Jesus tells us to protect the innocent. And that is why a Catholic or any sort of Christian who believes in the inspiration of the Bible cannot vote for people who sanction the slaughter of children. I’ve always opposed racism and prejudice and the oppression and exploitation of the poor, as a political conservative (generally-speaking); so-called “liberals” and mainstream Democrats should oppose child-killing as political liberals, since liberalism historically was in favor of the little guy and the oppressed and exploited. This is the inconsistency in the Democratic Catholic position (insofar as the person votes for a pro-abortion candidate).
The Democrats are no longer the party of JFK or FDR, because advocating abortion is not helping the “little guy” and the oppressed. It’s one thing to advocate social reform along more traditionally liberal or left-leaning lines (New Deal, Great Society, unions, civil rights, equality for women and minorities, health care provisions, social security and Medicare, etc. — much of which is very good and consistent with Catholic social teaching); quite another to adopt wholesale radical moral teachings that contradict Christianity, as formerly understood by both liberals and conservatives.

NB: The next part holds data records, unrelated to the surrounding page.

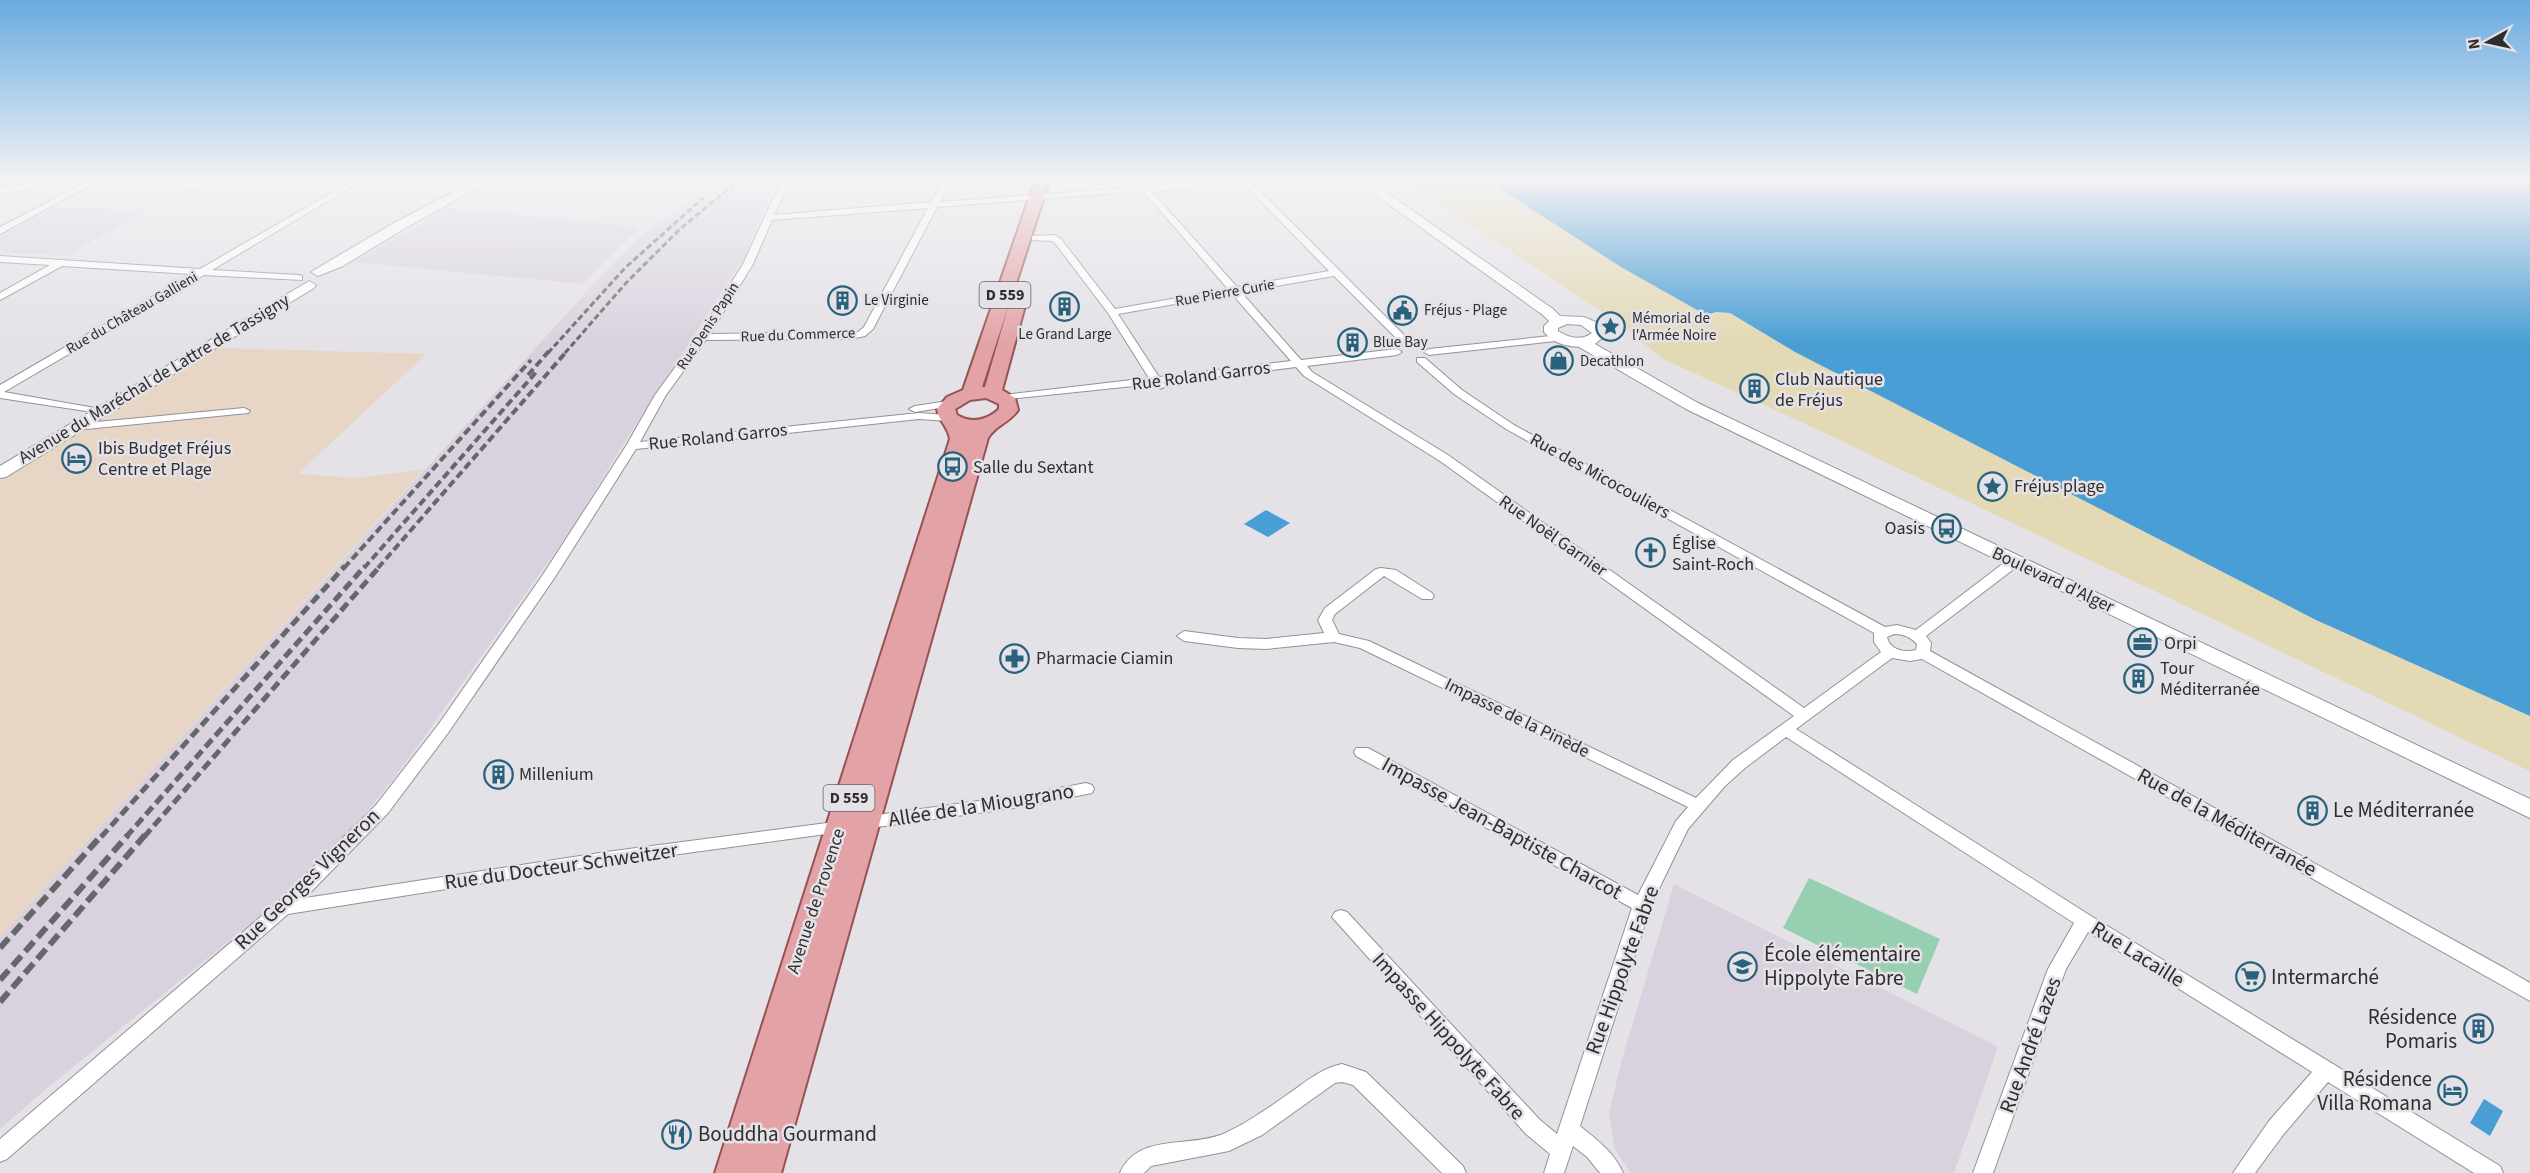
<svg xmlns="http://www.w3.org/2000/svg" width="2530" height="1173" viewBox="0 0 2530 1173" font-family="'Source Sans 3',sans-serif">
<style>
.built{fill:#d9d2de}
.industrial{fill:#e7d5c5}
.green{fill:#96d0b0}
.sand{fill:#e3d9b4}
.water{fill:#489ed5}
.lines{fill:none;stroke-linecap:round;stroke-linejoin:round}
.street-casing{stroke:#949196;stroke-width:2}
.secondary-casing{stroke:#949196;stroke-width:2}
.primary-casing{stroke:#975255;stroke-width:4}
.street{fill:#fff;fill-rule:evenodd}
.secondary{fill:#fff;fill-rule:evenodd}
.primary{fill:#e3a3a6;fill-rule:evenodd}
.rail-far3{stroke:#676669;stroke-width:3;stroke-dasharray:6 3;stroke-linecap:butt}
.rail-far2{stroke:#676669;stroke-width:4;stroke-dasharray:8 4;stroke-linecap:butt}
.rail-far1{stroke:#676669;stroke-width:5;stroke-dasharray:10 5;stroke-linecap:butt}
.rail{stroke:#676669;stroke-width:6;stroke-dasharray:13 6;stroke-linecap:butt}
.labels{text-anchor:middle;dominant-baseline:central;stroke-width:5;stroke-linejoin:round;paint-order:stroke}
.far-street-label{font-size:15px;fill:#2e2d2f;stroke:#e4e1e7}
.far-poi-label{font-size:15px;fill:#2e2d2f;stroke:#e4e1e7;text-anchor:start}
.shield{fill:#e4e1e7;stroke:#656366;stroke-width:1.5}
.shield-label{font-size:16px;font-weight:bold;fill:#2e2d2f}
.street-label{font-size:18px;fill:#2e2d2f;stroke:#e4e1e7}
.poi-label{font-size:18px;fill:#2e2d2f;stroke:#e4e1e7;text-anchor:start}
.near-street-label{font-size:21px;fill:#2e2d2f;stroke:#e4e1e7}
.near-poi-label{font-size:21px;fill:#2e2d2f;stroke:#e4e1e7;text-anchor:start}
</style>
<rect width="100%" height="100%" fill="#e4e1e7"/>
<!-- built -->
<path class="built" d="M715,181H767L766,184L775,187L744,258L621,448L572,528L415,750L375,802L328,854L260,916L46,1089L0,1129V937L592,286L640,237Z
M52,207L145,210L67,256L0,252V237Z
M448,208L639,227L582,284L355,262Z
M1674,884L1998,1047L1954,1173H1631L1615,1150L1609,1113L1621,1063Z"/>
<!-- industrial -->
<path class="industrial" d="M218,348L426,354L298,474L358,478L424,469L0,937V480Z"/>
<!-- green -->
<path class="green" d="M1809,878L1940,939L1917,994L1783,928Z"/>
<!-- sand -->
<path class="sand" d="M1406,181H1488L1518,201L1716,312L1730,313L1795,352L2316,620L2530,716V771L1810,426L1663,359L1623,326Z"/>
<!-- water -->
<path class="water" d="M1488,181H2530V716L2316,620L1795,352L1730,313L1716,312L1706,315L1621,267Z
M1266,510L1290,523L1268,537L1244,524Z
M2484,1099L2503,1111L2490,1136L2470,1123Z"/>
<g class="lines">
<defs>
<path id="street" d="M46,181H63L0,194V188Z
M88,181H98L0,234V227Z
M180,181H191L189,183L208,187C202,191 183,190 178,183Z
M352,181H361L212,270L299,275L302,276V280L204,275L4,392L95,408L101,411L99,413L0,398V385L191,274L62,266L0,300V293L50,265L0,262V256L200,269Z
M784,181H792L787,187L774,215L931,202L943,181H951L940,202L1129,188V184L1142,182L1153,185L1237,181L1233,184L1152,192L1237,287L1329,271L1243,183L1250,181L1414,345L1413,347H1405L1334,276L1241,292L1301,360L1397,349L1402,352L1397,355L1307,366L1312,372L1448,455L1804,708L1881,652L1874,642V633L1506,429L1454,394L1417,362V358H1425L1462,390L1514,425L1885,627L1897,625L1916,630L2009,559H2019L2021,562L2019,565L1926,636L1931,643L1930,651L2506,969L2530,983V1001L1922,659L1910,661L1892,658L1796,729L2091,916L2500,1166L2503,1173H2474L2328,1082L2283,1135L2255,1173H2233L2269,1121L2312,1072L2088,932L2066,969L1993,1173H1973L2048,969L2074,923L1786,737L1745,768L1725,786L1688,829L1651,905L1580,1126C1596,1139 1615,1153 1623,1173H1600L1587,1157L1573,1146L1564,1173H1544L1550,1154L1526,1134L1332,917L1335,912L1341,910L1347,912L1540,1120L1557,1134L1632,908L1356,756L1354,752L1356,748H1368L1638,895L1676,821L1688,807L1360,648L1334,642L1266,649L1238,648L1184,641L1177,636L1184,631L1238,638L1266,639L1324,633L1318,620L1325,608L1376,569L1381,568L1396,570L1432,593L1434,596L1432,599H1422L1384,576L1335,614L1332,620L1339,634L1369,641L1696,798L1733,760L1794,716L1440,461L1304,376L1296,367L1163,383L1166,386L1160,389L1153,384L1000,400L998,398L1004,395L1149,378L1108,313L1055,243L1052,241L1032,240V236L1054,235L1061,239L1115,309L1228,289L1145,193H1117L937,207L873,329L865,336L851,339L706,340L666,395L640,442L919,413L948,415L954,418L948,421L919,419L636,449L555,577L448,733L388,813L305,898L606,852L842,821L848,823L850,827L848,831L606,864L288,914L7,1159L0,1162V1139L277,903L376,805L438,725L542,576L626,446L655,395L698,336L743,264L779,186ZM928,208L864,327L858,332L710,334L753,264L772,220ZM1232,294L1291,361L1159,377L1118,314ZM1894,634C1904,634 1910,637 1917,644L1916,650C1904,653 1890,650 1887,637Z
M1560,335L1565,338L1564,340L1429,355L1424,352L1429,349Z
M948,401L954,404L952,406L915,412L909,409L915,406Z
M244,408L250,411L248,413L76,430L70,427L76,424Z
M1086,783L1092,785L1094,789L1092,793L1028,806L863,829L857,827L855,823L857,819L863,817L1028,794Z
M1342,1064L1366,1072L1463,1166L1466,1173H1442L1353,1085L1342,1082L1335,1083L1262,1135L1229,1151L1151,1166L1144,1173H1120C1137,1133 1189,1148 1223,1134C1248,1123 1271,1106 1294,1090C1309,1079 1323,1068 1342,1064Z"/>
<path id="secondary" d="M475,181H490L402,230L343,266L318,276L311,272L392,224Z
M1356,181H1370L1553,309L1560,316L1584,317L1603,325L1607,334L1595,344L1698,403L2530,799V818L1686,409L1579,347C1565,346 1553,343 1544,332V326L1549,321L1543,315ZM1567,324L1581,325L1592,333C1581,341 1569,338 1558,331V328Z
M309,281L316,285L314,288L6,477L0,478V466Z"/>
<path id="primary" d="M1035,181H1049L1010,302L1018,297L1026,302L1002,390L1015,398L1018,410C1009,423 996,425 988,438L781,1173H715L950,439C948,426 939,422 937,409L947,397L963,390ZM1009,304L985,387H982ZM986,398L999,404V409C988,420 971,424 957,415L955,409L970,400Z"/>
</defs>
<!-- street casing -->
<use href="#street" class="street-casing"/>
<!-- secondary casing -->
<use href="#secondary" class="secondary-casing"/>
<!-- primary casing -->
<use href="#primary" class="primary-casing"/>
<!-- street -->
<use href="#street" class="street"/>
<!-- secondary -->
<use href="#secondary" class="secondary"/>
<!-- primary -->
<use href="#primary" class="primary"/>
<!-- rail-far3 -->
<path class="rail-far3" d="M548,353L625,268L703,198
M565,353L626,283L680,229L738,181"/>
<!-- rail-far2 -->
<path class="rail-far2" d="M528,375L549,351
M344,568L531,360
M364,568L538,370
M378,568L567,351"/>
<!-- rail-far1 -->
<path class="rail-far1" d="M101,837L345,566
M126,837L365,566
M144,837L380,566"/>
<!-- rail -->
<path class="rail" d="M0,948L102,835
M0,980L128,835
M0,1002L145,835"/>
</g>
<!-- sky -->
<linearGradient id="sky" x2="0" y2="1"><stop stop-color="#68abe0"/><stop offset="0.52" stop-color="#f3f2f4"/><stop offset="1" stop-color="#f3f2f4" stop-opacity="0"/></linearGradient>
<rect width="2530" height="345" fill="url(#sky)"/>
<!-- icons -->
<defs>
<symbol id="building-ring" viewBox="-11 -11 22 22"><circle r="9.5" fill="#e4e1e7" stroke="#29627c" stroke-width="1.5"/><path d="M-4-6H4V6H1V3H-1V6H-4ZM-2.5-4.3h1.7v1.8h-1.7ZM.8-4.3h1.7v1.8H.8ZM-2.5-1h1.7V.8h-1.7ZM.8-1h1.7V.8H.8Z" fill="#29627c"/></symbol>
<symbol id="civic-ring" viewBox="-11 -11 22 22"><circle r="9.5" fill="#e4e1e7" stroke="#29627c" stroke-width="1.5"/><path d="M-.6-6.5H3V-4.5H.6V-3L4-1V1h2V6H-6V1h2V-1L-.6-3ZM-1.2 2.5V6h2.4V2.5Z" fill="#29627c"/></symbol>
<symbol id="sight-ring" viewBox="-11 -11 22 22"><circle r="9.5" fill="#e4e1e7" stroke="#29627c" stroke-width="1.5"/><path d="M0-6L1.8-2.2L6-1.7L2.9 1.2L3.7 5.4L0 3.3L-3.7 5.4L-2.9 1.2L-6-1.7L-1.8-2.2Z" fill="#29627c"/></symbol>
<symbol id="shop-ring" viewBox="-11 -11 22 22"><circle r="9.5" fill="#e4e1e7" stroke="#29627c" stroke-width="1.5"/><path d="M-5-2.5h2.3a2.7 3.5 0 0 1 5.4 0H5L5.5 6h-11ZM-1.5-2.5h3a1.5 2.3 0 0 0-3 0Z" fill="#29627c"/></symbol>
<symbol id="hotel-ring" viewBox="-11 -11 22 22"><circle r="9.5" fill="#e4e1e7" stroke="#29627c" stroke-width="1.5"/><path d="M-6-4.5h1.5V1H6V5H4.5V3h-9V5H-6ZM-4 0a1.8 1.8 0 1 1 3.6 0ZM.5 0V-2.5h3Q6-2.5 6 0Z" fill="#29627c"/></symbol>
<symbol id="bus-ring" viewBox="-11 -11 22 22"><circle r="9.5" fill="#e4e1e7" stroke="#29627c" stroke-width="1.5"/><path d="M-5-6H5V4H4V6H2V4H-2V6H-4V4H-5ZM-3.5-4V0h7V-4ZM-3.5 1.2v1.5H-2V1.2ZM2 1.2v1.5H3.5V1.2Z" fill="#29627c"/></symbol>
<symbol id="church-ring" viewBox="-11 -11 22 22"><circle r="9.5" fill="#e4e1e7" stroke="#29627c" stroke-width="1.5"/><path d="M-1.2-6h2.4v3.5h3.3v2.4h-3.3V6h-2.4V-.1h-3.3v-2.4h3.3Z" fill="#29627c"/></symbol>
<symbol id="office-ring" viewBox="-11 -11 22 22"><circle r="9.5" fill="#e4e1e7" stroke="#29627c" stroke-width="1.5"/><path d="M-6-3h4V-5.5h4V-3h4V5H-6ZM-1-4.5V-3h2v-1.5ZM-6 0V1H6V0Z" fill="#29627c"/></symbol>
<symbol id="pharmacy-ring" viewBox="-11 -11 22 22"><circle r="9.5" fill="#e4e1e7" stroke="#29627c" stroke-width="1.5"/><path d="M-2-6h4v4h4v4h-4v4h-4v-4h-4v-4h4Z" fill="#29627c"/></symbol>
<symbol id="school-ring" viewBox="-11 -11 22 22"><circle r="9.5" fill="#e4e1e7" stroke="#29627c" stroke-width="1.5"/><path d="M0-5L7-2L0 1L-7-2ZM-4 1L0 2.5L4 1V4Q0 6-4 4Z" fill="#29627c"/></symbol>
<symbol id="supermarket-ring" viewBox="-11 -11 22 22"><circle r="9.5" fill="#e4e1e7" stroke="#29627c" stroke-width="1.5"/><path d="M-6-5.5h2.5l.6 2H6L4.5 2H-2.5L-4.4-4H-6ZM-1.5 3.2a1.3 1.3 0 1 0 .1 0ZM3 3.2a1.3 1.3 0 1 0 .1 0Z" fill="#29627c"/></symbol>
<symbol id="restaurant-ring" viewBox="-11 -11 22 22"><circle r="9.5" fill="#e4e1e7" stroke="#29627c" stroke-width="1.5"/><path d="M-5-6h1v4h1v-4h1v4h1v-4h1v5L-1.5 .5V6h-2V.5L-5-1ZM5-6V6H3V1.5H1.5Q1.5-4 5-6Z" fill="#29627c"/></symbol>
</defs>
<g fill-rule="evenodd">
<use href="#building-ring" x="826" y="284" width="33" height="33"/>
<use href="#building-ring" x="1048" y="290" width="33" height="33"/>
<use href="#civic-ring" x="1386" y="294" width="33" height="33"/>
<use href="#sight-ring" x="1594" y="310" width="33" height="33"/>
<use href="#building-ring" x="1336" y="326" width="33" height="33"/>
<use href="#shop-ring" x="1542" y="344" width="33" height="33"/>
<use href="#building-ring" x="1738" y="372" width="33" height="33"/>
<use href="#hotel-ring" x="60" y="442" width="33" height="33"/>
<use href="#bus-ring" x="936" y="450" width="33" height="33"/>
<use href="#sight-ring" x="1976" y="470" width="33" height="33"/>
<use href="#bus-ring" x="1930" y="512" width="33" height="33"/>
<use href="#church-ring" x="1634" y="536" width="33" height="33"/>
<use href="#office-ring" x="2126" y="626" width="33" height="33"/>
<use href="#pharmacy-ring" x="998" y="642" width="33" height="33"/>
<use href="#building-ring" x="2122" y="662" width="33" height="33"/>
<use href="#building-ring" x="482" y="758" width="33" height="33"/>
<use href="#building-ring" x="2296" y="794" width="33" height="33"/>
<use href="#school-ring" x="1726" y="950" width="33" height="33"/>
<use href="#supermarket-ring" x="2234" y="960" width="33" height="33"/>
<use href="#building-ring" x="2462" y="1012" width="33" height="33"/>
<use href="#hotel-ring" x="2436" y="1074" width="33" height="33"/>
<use href="#restaurant-ring" x="660" y="1118" width="33" height="33"/>
</g>
<g class="labels">
<!-- far-street labels -->
<g class="far-street-label">
<text transform="translate(1225 293) rotate(-10)">Rue Pierre Curie</text>
<text transform="translate(132 313) rotate(-30)">Rue du Château Gallieni</text>
<text transform="translate(708 326) rotate(-57)">Rue Denis Papin</text>
<text transform="translate(798 335) rotate(-2)">Rue du Commerce</text>
</g>
<!-- far-poi labels -->
<g class="far-poi-label">
<text x="864" y="300">Le Virginie</text>
<text x="1424" y="310">Fréjus - Plage</text>
<text x="1632" y="318">Mémorial de<tspan x="1632" dy="17">l'Armée Noire</tspan></text>
<text x="1065" y="334" text-anchor="middle">Le Grand Large</text>
<text x="1373" y="342">Blue Bay</text>
<text x="1580" y="361">Decathlon</text>
</g>
<!-- shield labels -->
<g class="shield">
<rect x="979.5" y="282" width="51" height="26" rx="4.5"/>
<rect x="823.5" y="785" width="51" height="26" rx="4.5"/>
</g>
<g class="shield-label">
<text x="1005" y="295">D 559</text>
<text x="849" y="798">D 559</text>
</g>
<!-- street labels -->
<g class="street-label">
<text transform="translate(1201 376) rotate(-7)">Rue Roland Garros</text>
<text transform="translate(154 379) rotate(-31)">Avenue du Maréchal de Lattre de Tassigny</text>
<text transform="translate(718 437) rotate(-6)">Rue Roland Garros</text>
<text transform="translate(1600 476) rotate(29)">Rue des Micocouliers</text>
<text transform="translate(1553 536) rotate(35)">Rue Noël Garnier</text>
<text transform="translate(2053 580) rotate(25)">Boulevard d'Alger</text>
<text transform="translate(1517 718) rotate(26)">Impasse de la Pinède</text>
<text transform="translate(816 901) rotate(-72)">Avenue de Provence</text>
</g>
<!-- poi labels -->
<g class="poi-label">
<text x="1775" y="379">Club Nautique<tspan x="1775" dy="21">de Fréjus</tspan></text>
<text x="98" y="448">Ibis Budget Fréjus<tspan x="98" dy="21">Centre et Plage</tspan></text>
<text x="973" y="467">Salle du Sextant</text>
<text x="2014" y="486">Fréjus plage</text>
<text x="1925" y="528" text-anchor="end">Oasis</text>
<text x="1672" y="543">Église<tspan x="1672" dy="21">Saint-Roch</tspan></text>
<text x="2164" y="643">Orpi</text>
<text x="1036" y="658">Pharmacie Ciamin</text>
<text x="2160" y="668">Tour<tspan x="2160" dy="21">Méditerranée</tspan></text>
<text x="519" y="774">Millenium</text>
</g>
<!-- near-street labels -->
<g class="near-street-label">
<text transform="translate(981 805) rotate(-9)">Allée de la Miougrano</text>
<text transform="translate(2227 822) rotate(29)">Rue de la Méditerranée</text>
<text transform="translate(1502 828) rotate(29)">Impasse Jean-Baptiste Charcot</text>
<text transform="translate(561 866) rotate(-8)">Rue du Docteur Schweitzer</text>
<text transform="translate(307 879) rotate(-44)">Rue Georges Vigneron</text>
<text transform="translate(2138 954) rotate(32)">Rue Lacaille</text>
<text transform="translate(1622 970) rotate(-70)">Rue Hippolyte Fabre</text>
<text transform="translate(1449 1036) rotate(48)">Impasse Hippolyte Fabre</text>
<text transform="translate(2030 1045) rotate(-70)">Rue André Lazes</text>
</g>
<!-- near-poi labels -->
<g class="near-poi-label">
<text x="2333" y="810">Le Méditerranée</text>
<text x="1764" y="954">École élémentaire<tspan x="1764" dy="24">Hippolyte Fabre</tspan></text>
<text x="2271" y="977">Intermarché</text>
<text x="2457" y="1017" text-anchor="end">Résidence<tspan x="2457" dy="24">Pomaris</tspan></text>
<text x="2432" y="1079" text-anchor="end">Résidence<tspan x="2432" dy="24">Villa Romana</tspan></text>
<text x="698" y="1134">Bouddha Gourmand</text>
</g>
</g>
<!-- north arrow -->
<g transform="translate(2488 42) rotate(262)" stroke="#e4e1e7" stroke-width="4.5" paint-order="stroke">
<path d="M0-4.5L10 22L0 15L-10 22Z" fill="#2e2d2f"/>
<text y="-9" font-size="16" font-weight="bold" text-anchor="middle" fill="#2e2d2f">N</text>
</g>
</svg>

Malcolm X was a greater revolutionary than Dr. Martin Luther King, because he stressed personal behavior and ethics as well as social reform, which the latter almost solely concentrated on. I think Rev. King (much as I immensely admire the man) should have publicly taught much more biblical personal morality, but that was a function, I think, of the separation of “social gospel” from personal righteousness, which unfortunately occurred in Christianity (both Catholic and Protestant).
The theological liberals (who tended to be politically liberal) emphasized the social and institutional, while conservatives (who tended to be politically conservative as well) emphasized individual traditional Christian morals and the family. The Catholic Church brings both impulses together and refuses to separate them. That’s why I consider it a “third way” — distinct from both political parties, which have become polarized in such an unnecessary manner, and mostly secularized, too.